Comparing multiples with peers
Ensco’s (ESV) current valuation multiple as of October 29 is 5.92. This is higher than multiples for Rowan Companies (RDC) and Ocean Rig (ORIG), which are trading at 5.4x and 4.8x, respectively. Diamond Offshore (DO), Noble (NE), Pacific Drilling (PACD), Seadrill (SDRL), and Transocean (RIG) are trading at EV/EBITDA (enterprise value to earnings before interest, tax, depreciation, and amortization) multiples of 6.99x, 5.90x, 6.93x, 6.83x, and 6.95x, respectively.
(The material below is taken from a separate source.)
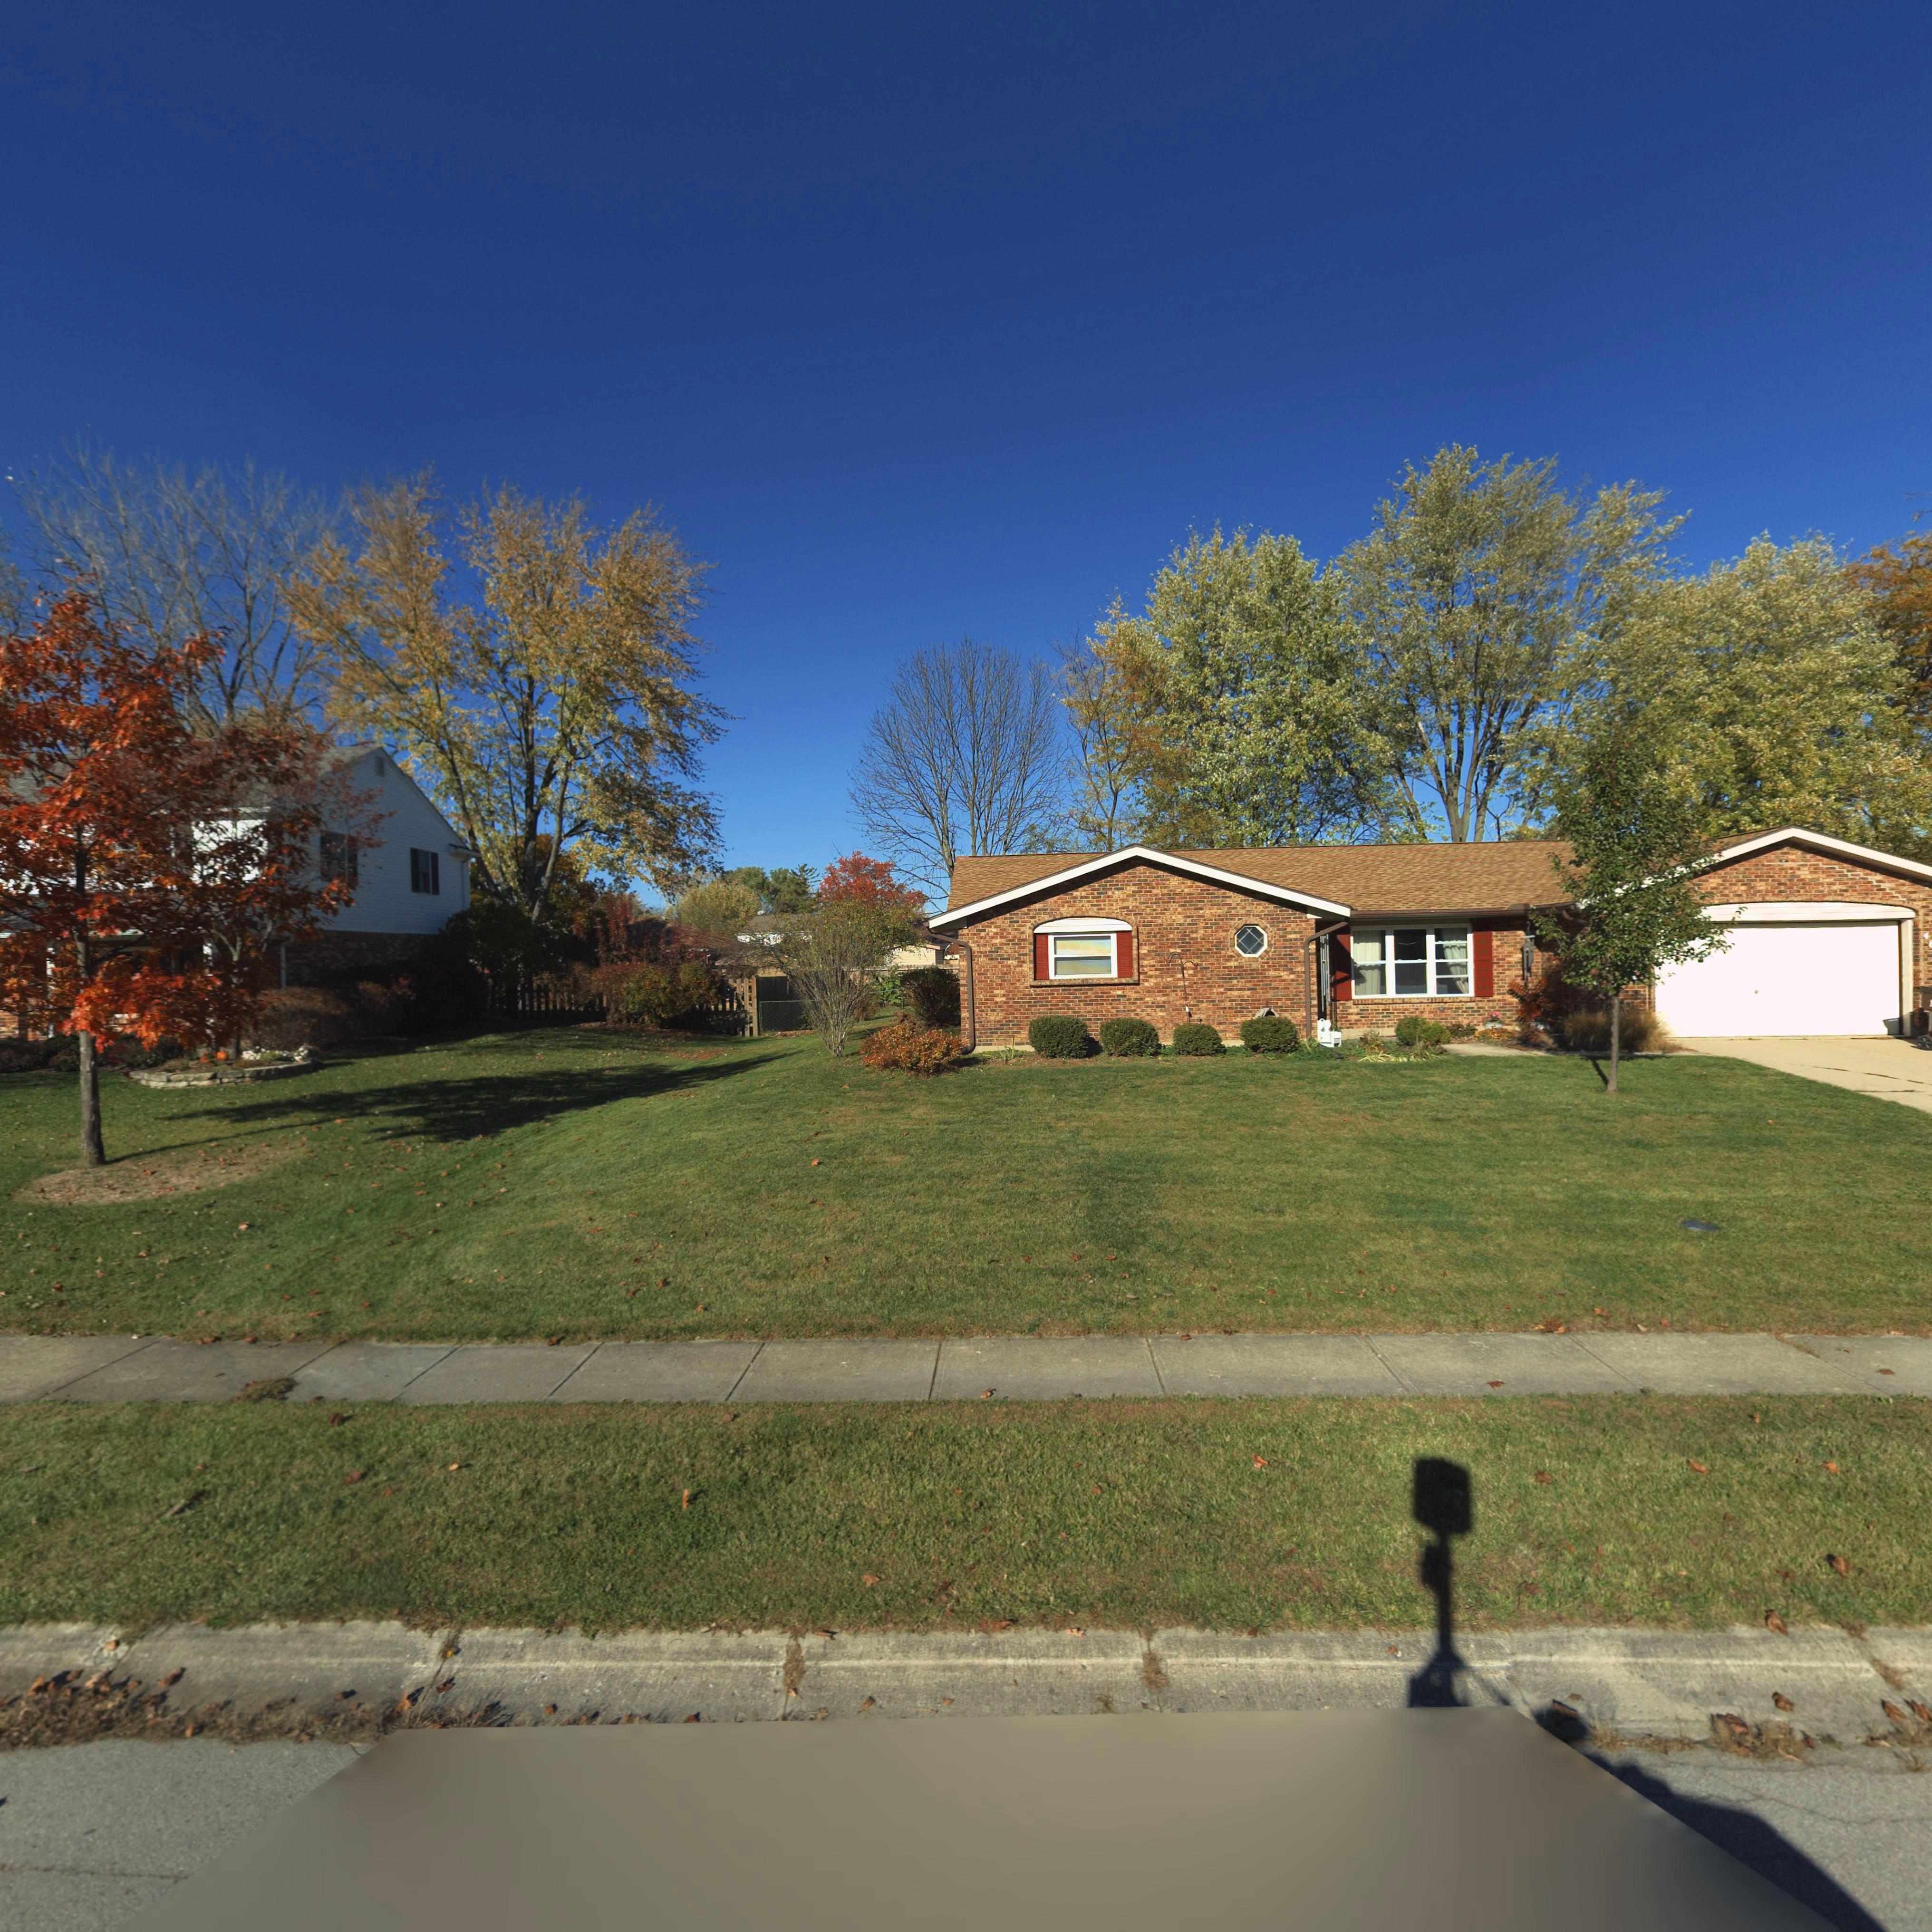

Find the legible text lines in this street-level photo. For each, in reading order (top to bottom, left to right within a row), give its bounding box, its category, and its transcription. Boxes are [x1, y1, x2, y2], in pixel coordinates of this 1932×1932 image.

[1922, 930, 1931, 940] StreetNumber: 4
Offshore drilling (OIH) (IYE) companies are best valued and compared using EV/EBITDA. A company’s forward EV/EBITDA ratio reflects what investors are willing to pay for the next four quarters of estimated EBITDA. For the offshore drilling industry, we believe that EV/EBITDA reflects the perceived riskiness of investing in offshore drilling companies as well as investors’ expectations for the industry’s outlook.
Ensco’s valuation multiple stands on the lower side despite comparatively lower risks the company is facing. The company is one of the least leveraged companies. It does not have any debt repayment concerns until 2019. The company also doesn’t face any immediate liquidity concerns. Plus, it has a decent backlog.
On the negative side, the company has a lower EBITDA margin than most of its peers. Investors should keep in mind these valuations are based on analysts’ EBITDA estimates, and they can change over time. Analysts’ estimate for Ensco’s 2016 EBITDA is $1,524 million, and that for 2017 is $1,184 million against the actual last-four-quarter EBITDA of $1,882 million.
Wall Street analyst target price
Wall Street analysts have a 12-month target price of $16.3 on the company compared to the current price of $18.25 on November 4. A total of 34 analysts gave recommendations on this stock. Only 11% of the analysts recommend a “buy,” 62% recommend a “hold,” and 27% recommend a “sell,” according to the Bloomberg consensus.